There are actually reasons behind this. I've got a
In the days of old, customers were assigned their statics in WAN-side way as you describe. My parents used to have a static assigned to them from a WAN block on their CMTS. This was great because whatever allocation assigned was very efficiently used. Granted, this was back when nodes were combined 4:1 or greater on the small CMTS that was being used. A uBR7246 with 1x6 cards in the day could easily route traffic for over 48 cable nodes, at 2:1 combining on the upstreams, and 12:1 on the downstreams. (A whopping 150mbps for 48 nodes
It wasn't all that long ago I remember some towns sharing a single downstream port. Now, enter node splits, and combining gets down to 1:1 in many cases. Even with a much larger CMTS (uBR10012 vs. uBR7246), it can't handle the same number of nodes. With redundancy failover switchboxes, there are only 35 downstreams per box (assuming 5x20 cards).

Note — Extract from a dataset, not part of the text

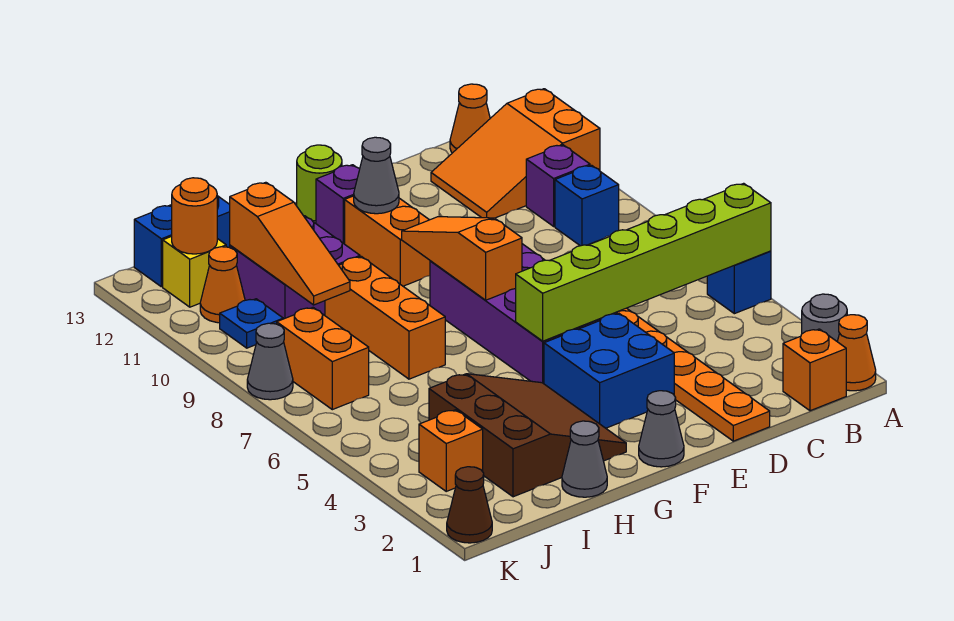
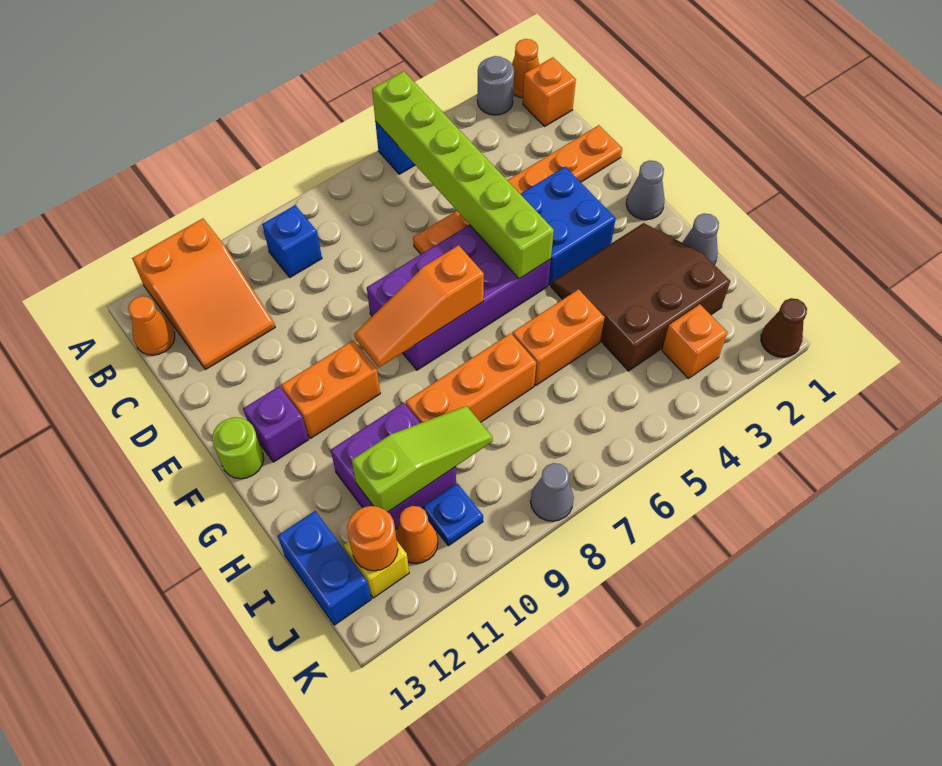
purple 1x1 brick [526,145,590,226] -> none
grey 1x1 cone [354,137,399,214] -> none
orange 1x3 slope [230,182,350,305] -> lime 1x3 slope [352,406,493,512]
orange 1x2 brick [277,308,369,410] -> orange 1x2 brick moved to [512,289,605,385]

Now a problem exists as soon as the box's capacity is reached. If I need to split your node and move it to another CMTS to increase your available bandwidth, I need to coordinate with everyone who is moving who has a WAN side IP and tell them that their IP address is going to change on whatever date. This turns into an incredible shitstorm when one person stammers their feet and cries up the escalation chain and then delays necessary work because they bitch. Then capacity continues to be in hell until the move is finally approved. Then, there are the customers who ignore your voicemail and phone calls and then cry for a credit because they didn't pay attention until the move date.
So now what everyone is doing in order to make this easier is to assign you a
Seems wasteful, but that's the sense behind it.
They cradle my balls, stroke the shaft, work the pipe, and drink the gravy.
For God's sake, stop researching for a while and begin to think!